A combination of authentic punk and deeply personal, emotive lyrics that don’t just tackle the worlds messed up politics but also the conflicts inside us that we try to hide away.
Back in 2016, Muncie Girls took everyone by surprise with their terrific, intense and electrifying punk debut ’Caplan to Belsize’. Since then, the group have toured the world extensively, playing sets at Reading, Glastonbury and even Japan before they finally launched head first into follow up ‘Fixed Ideals’.
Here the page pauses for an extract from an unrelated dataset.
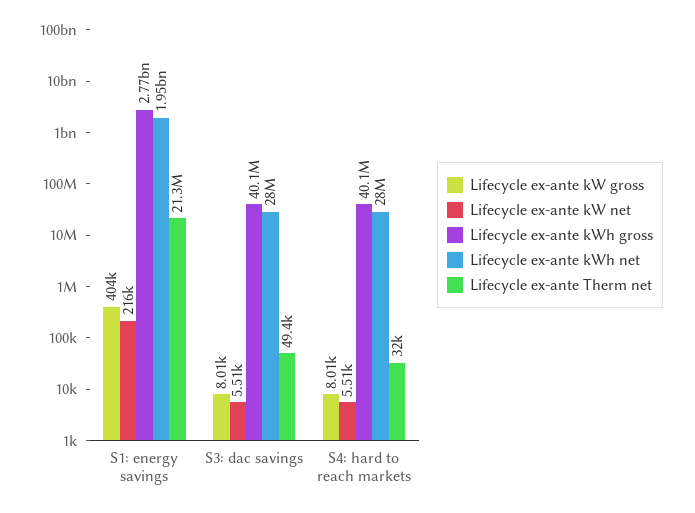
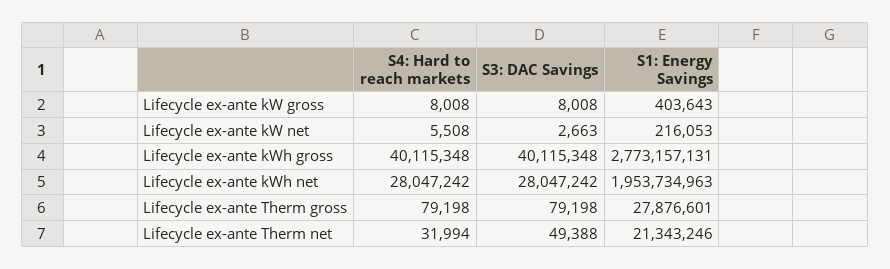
Lifecycle ex-ante kW net, S3: dac savings: 5510 -> 2663
Lifecycle ex-ante Therm gross, S4: hard to reach markets: none -> 79198
Lifecycle ex-ante Therm gross, S3: dac savings: none -> 79198
Lifecycle ex-ante Therm gross, S1: energy savings: none -> 27876601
Coming into the new record, the big question surrounding the politicised and heavily charged three-piece’s follow up was, whether the group could strike gold again? now with the added expectation from both critics and fans, it wasn’t going to be an easy task, thankfully though ‘Fixed Ideals’ surpasses the anticipation, sparking conversation once more with an intelligent and exciting follow up.
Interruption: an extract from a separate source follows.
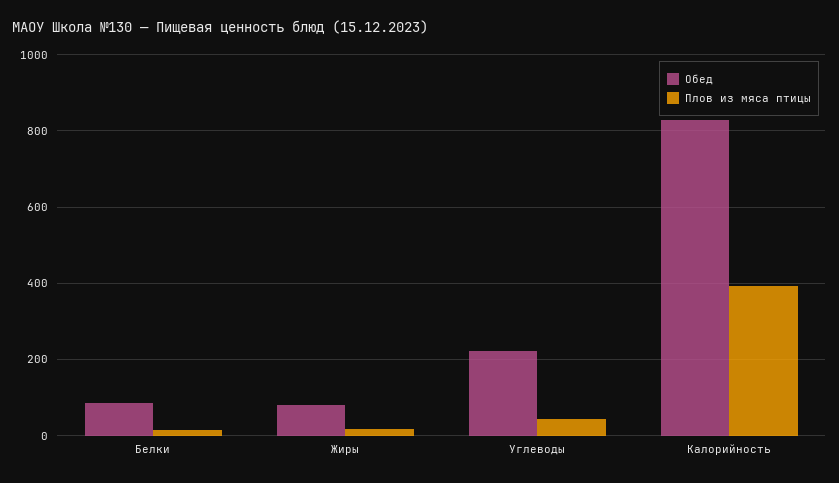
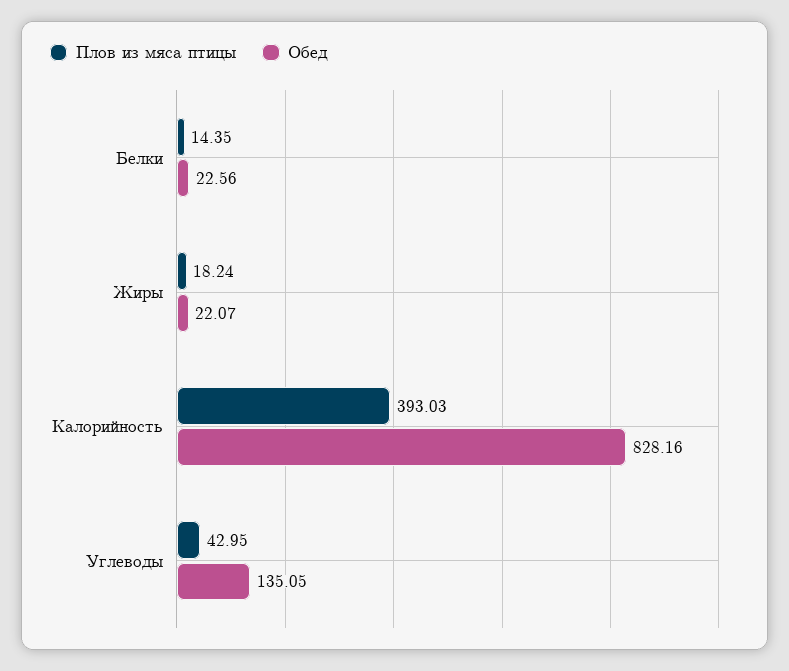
Обед, Белки: 80 -> 22.56
Обед, Жиры: 80 -> 22.07
Обед, Углеводы: 220 -> 135.05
Once again, At the heart of the record is Lande Hekt’s thought-provoking and heartfelt lyrics. This time though Hekt has looked inwards for more personal stories rather than the more political outcries of their debut. Of course, this is Punk music, so even the most heartfelt of messages don’t always come quietly. Opening track ‘Jeremy’ throws you straight into the deep end with easily the groups biggest and most brash track. It’s an incredibly personal song which takes aim at Hekt’s absent father whilst also embodying all those emotions we feel with a disappointing parent, just one example of subjects Muncie Girls aren’t afraid to focus on.
Over the course of 13 tracks, the band also tackle mental health issues on the wondrous and romantic ‘Picture Of Health’. Whilst also not being afraid to take a more frank and revealing look at the system itself on ‘Clinic’ which see’s Hekt sing about her own anxiety whilst placing a spotlight on the brilliant yet severely underfunded support facilities in place in our country.
You could easily think the intensity and severity of the issues touched on would perhaps add a sense of dread or gloom to the record but that couldn’t be further from the truth. ‘Clinic’ especially layers the lyrics over a series of stirring melodies that just pull at your heart and bring a smile to your face.
Smartly, not one song surpasses the 4-minute mark. This means not one of the thirteen tracks ever outstays their welcome, in fact, they all have their own distinct personality and quirks. So, when I think back on the album I can pick out tiny characteristics of each track whether it’s ‘Isn’t Life Funny’s’ playful twinkling melody, the literal blowing bubbles of ‘Bubble Bath’ or the vigorous ferocity of single ‘Locked Up’ which manages to rapidly go through Lande’s list of issues with society at a breathtaking pace. Nowadays when we live in an environment in which many records are intent on over-saturating whether it be through a lack of quality control or cynically to increase streaming figures, Muncie Girls’ attention to detail and creating a record with cohesive is actually wonderfully reinvigorating.
Ultimately, with ‘Fixed Ideals’ Muncie Girls have achieved something which is becoming upsettingly rare in this modern music environment. They’ve created a record which is brimming full of character, memorable moments and large choruses but most importantly, an emotional connection.